_INSTRUCTIONS FOR THE TASK_. For the copy, please give all of the data again exactly and leave the pictures out.

_DATA FOR PROCESSING_.
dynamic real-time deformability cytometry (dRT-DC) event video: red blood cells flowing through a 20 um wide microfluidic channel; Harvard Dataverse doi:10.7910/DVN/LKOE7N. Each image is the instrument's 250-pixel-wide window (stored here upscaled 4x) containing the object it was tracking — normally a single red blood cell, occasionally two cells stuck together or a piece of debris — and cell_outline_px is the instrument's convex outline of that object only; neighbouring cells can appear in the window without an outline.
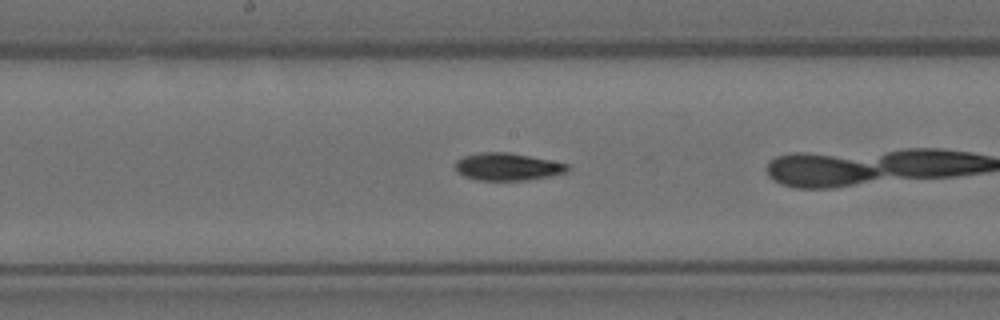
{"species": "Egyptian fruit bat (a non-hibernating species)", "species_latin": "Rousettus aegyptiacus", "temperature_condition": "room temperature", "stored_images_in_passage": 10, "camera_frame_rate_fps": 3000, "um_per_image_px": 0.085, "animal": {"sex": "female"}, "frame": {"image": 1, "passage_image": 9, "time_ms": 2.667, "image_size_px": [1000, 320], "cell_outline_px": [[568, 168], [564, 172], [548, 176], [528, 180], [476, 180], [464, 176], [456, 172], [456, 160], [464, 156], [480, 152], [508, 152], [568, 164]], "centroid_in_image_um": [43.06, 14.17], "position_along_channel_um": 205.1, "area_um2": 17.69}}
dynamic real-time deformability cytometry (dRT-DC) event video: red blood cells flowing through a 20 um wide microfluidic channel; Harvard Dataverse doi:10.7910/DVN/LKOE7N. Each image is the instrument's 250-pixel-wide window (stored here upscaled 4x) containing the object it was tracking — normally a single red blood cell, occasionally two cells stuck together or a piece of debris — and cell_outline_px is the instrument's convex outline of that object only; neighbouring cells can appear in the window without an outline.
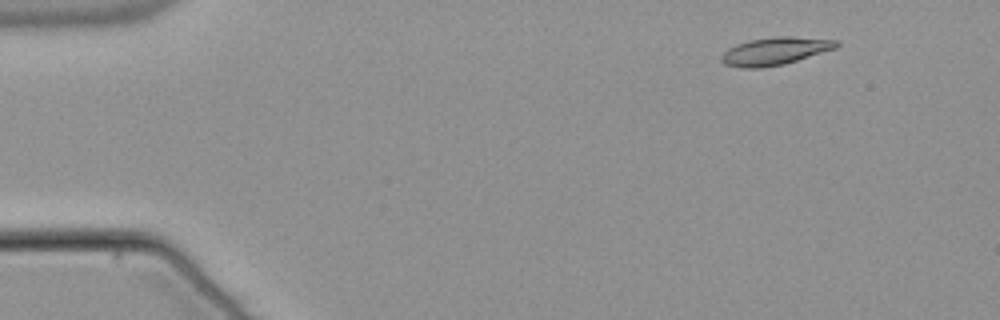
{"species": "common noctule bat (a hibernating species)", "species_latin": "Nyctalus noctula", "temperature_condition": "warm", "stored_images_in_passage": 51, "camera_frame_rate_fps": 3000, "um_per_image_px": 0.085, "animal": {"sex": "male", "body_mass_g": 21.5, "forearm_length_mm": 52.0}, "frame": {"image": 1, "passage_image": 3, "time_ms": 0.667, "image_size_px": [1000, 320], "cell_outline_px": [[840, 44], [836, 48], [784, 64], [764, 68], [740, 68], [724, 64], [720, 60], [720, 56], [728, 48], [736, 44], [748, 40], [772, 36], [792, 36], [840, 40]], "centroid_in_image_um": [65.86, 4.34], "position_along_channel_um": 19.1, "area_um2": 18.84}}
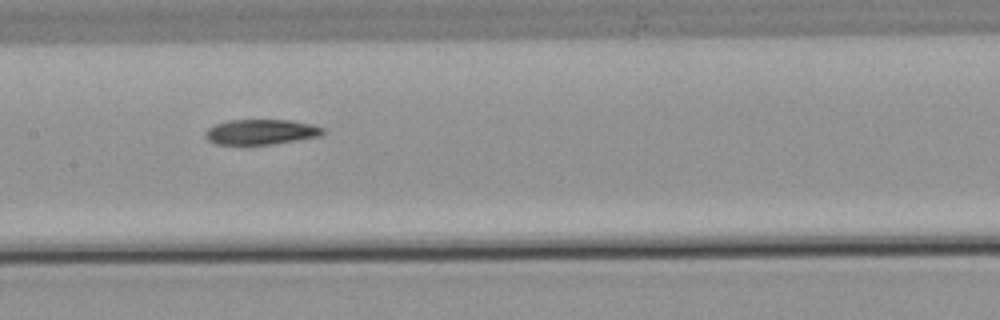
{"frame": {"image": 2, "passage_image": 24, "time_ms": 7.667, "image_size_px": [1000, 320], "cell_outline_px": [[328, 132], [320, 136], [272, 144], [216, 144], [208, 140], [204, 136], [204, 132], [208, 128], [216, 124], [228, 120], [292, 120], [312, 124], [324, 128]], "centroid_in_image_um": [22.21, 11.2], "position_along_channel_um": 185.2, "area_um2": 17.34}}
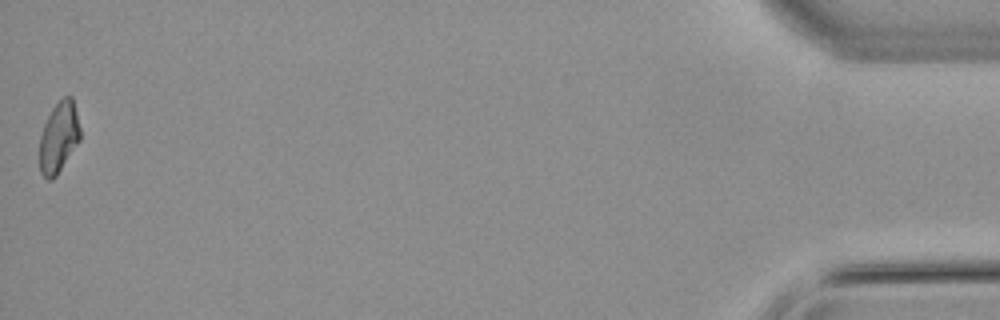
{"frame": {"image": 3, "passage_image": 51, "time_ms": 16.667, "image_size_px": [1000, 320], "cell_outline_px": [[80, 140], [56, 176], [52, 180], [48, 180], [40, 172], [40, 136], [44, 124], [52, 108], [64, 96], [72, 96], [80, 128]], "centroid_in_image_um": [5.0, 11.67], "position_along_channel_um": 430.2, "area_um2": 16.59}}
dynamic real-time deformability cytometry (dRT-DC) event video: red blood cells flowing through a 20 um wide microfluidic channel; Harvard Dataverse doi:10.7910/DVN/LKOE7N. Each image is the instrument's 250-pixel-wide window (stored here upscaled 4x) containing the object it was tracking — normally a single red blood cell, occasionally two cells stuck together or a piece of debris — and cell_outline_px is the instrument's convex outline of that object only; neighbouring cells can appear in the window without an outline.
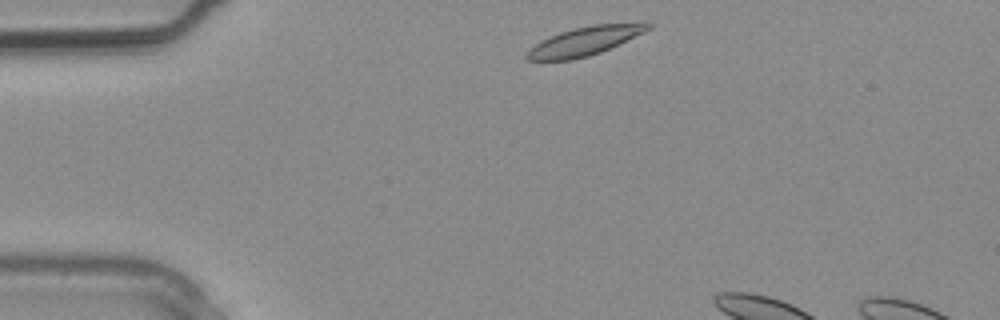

_RESPONSE_.
dynamic real-time deformability cytometry (dRT-DC) event video: red blood cells flowing through a 20 um wide microfluidic channel; Harvard Dataverse doi:10.7910/DVN/LKOE7N. Each image is the instrument's 250-pixel-wide window (stored here upscaled 4x) containing the object it was tracking — normally a single red blood cell, occasionally two cells stuck together or a piece of debris — and cell_outline_px is the instrument's convex outline of that object only; neighbouring cells can appear in the window without an outline.
{"species": "Egyptian fruit bat (a non-hibernating species)", "species_latin": "Rousettus aegyptiacus", "temperature_condition": "room temperature", "stored_images_in_passage": 10, "camera_frame_rate_fps": 3000, "um_per_image_px": 0.085, "animal": {"sex": "female"}, "frame": {"image": 1, "passage_image": 9, "time_ms": 2.667, "image_size_px": [1000, 320], "cell_outline_px": [[568, 168], [564, 172], [548, 176], [528, 180], [476, 180], [464, 176], [456, 172], [456, 160], [464, 156], [480, 152], [508, 152], [568, 164]], "centroid_in_image_um": [43.06, 14.17], "position_along_channel_um": 205.1, "area_um2": 17.69}}
dynamic real-time deformability cytometry (dRT-DC) event video: red blood cells flowing through a 20 um wide microfluidic channel; Harvard Dataverse doi:10.7910/DVN/LKOE7N. Each image is the instrument's 250-pixel-wide window (stored here upscaled 4x) containing the object it was tracking — normally a single red blood cell, occasionally two cells stuck together or a piece of debris — and cell_outline_px is the instrument's convex outline of that object only; neighbouring cells can appear in the window without an outline.
{"species": "common noctule bat (a hibernating species)", "species_latin": "Nyctalus noctula", "temperature_condition": "warm", "stored_images_in_passage": 51, "camera_frame_rate_fps": 3000, "um_per_image_px": 0.085, "animal": {"sex": "male", "body_mass_g": 21.5, "forearm_length_mm": 52.0}, "frame": {"image": 1, "passage_image": 3, "time_ms": 0.667, "image_size_px": [1000, 320], "cell_outline_px": [[840, 44], [836, 48], [784, 64], [764, 68], [740, 68], [724, 64], [720, 60], [720, 56], [728, 48], [736, 44], [748, 40], [772, 36], [792, 36], [840, 40]], "centroid_in_image_um": [65.86, 4.34], "position_along_channel_um": 19.1, "area_um2": 18.84}}
{"frame": {"image": 2, "passage_image": 24, "time_ms": 7.667, "image_size_px": [1000, 320], "cell_outline_px": [[328, 132], [320, 136], [272, 144], [216, 144], [208, 140], [204, 136], [204, 132], [208, 128], [216, 124], [228, 120], [292, 120], [312, 124], [324, 128]], "centroid_in_image_um": [22.21, 11.2], "position_along_channel_um": 185.2, "area_um2": 17.34}}
{"frame": {"image": 3, "passage_image": 51, "time_ms": 16.667, "image_size_px": [1000, 320], "cell_outline_px": [[80, 140], [56, 176], [52, 180], [48, 180], [40, 172], [40, 136], [44, 124], [52, 108], [64, 96], [72, 96], [80, 128]], "centroid_in_image_um": [5.0, 11.67], "position_along_channel_um": 430.2, "area_um2": 16.59}}
dynamic real-time deformability cytometry (dRT-DC) event video: red blood cells flowing through a 20 um wide microfluidic channel; Harvard Dataverse doi:10.7910/DVN/LKOE7N. Each image is the instrument's 250-pixel-wide window (stored here upscaled 4x) containing the object it was tracking — normally a single red blood cell, occasionally two cells stuck together or a piece of debris — and cell_outline_px is the instrument's convex outline of that object only; neighbouring cells can appear in the window without an outline.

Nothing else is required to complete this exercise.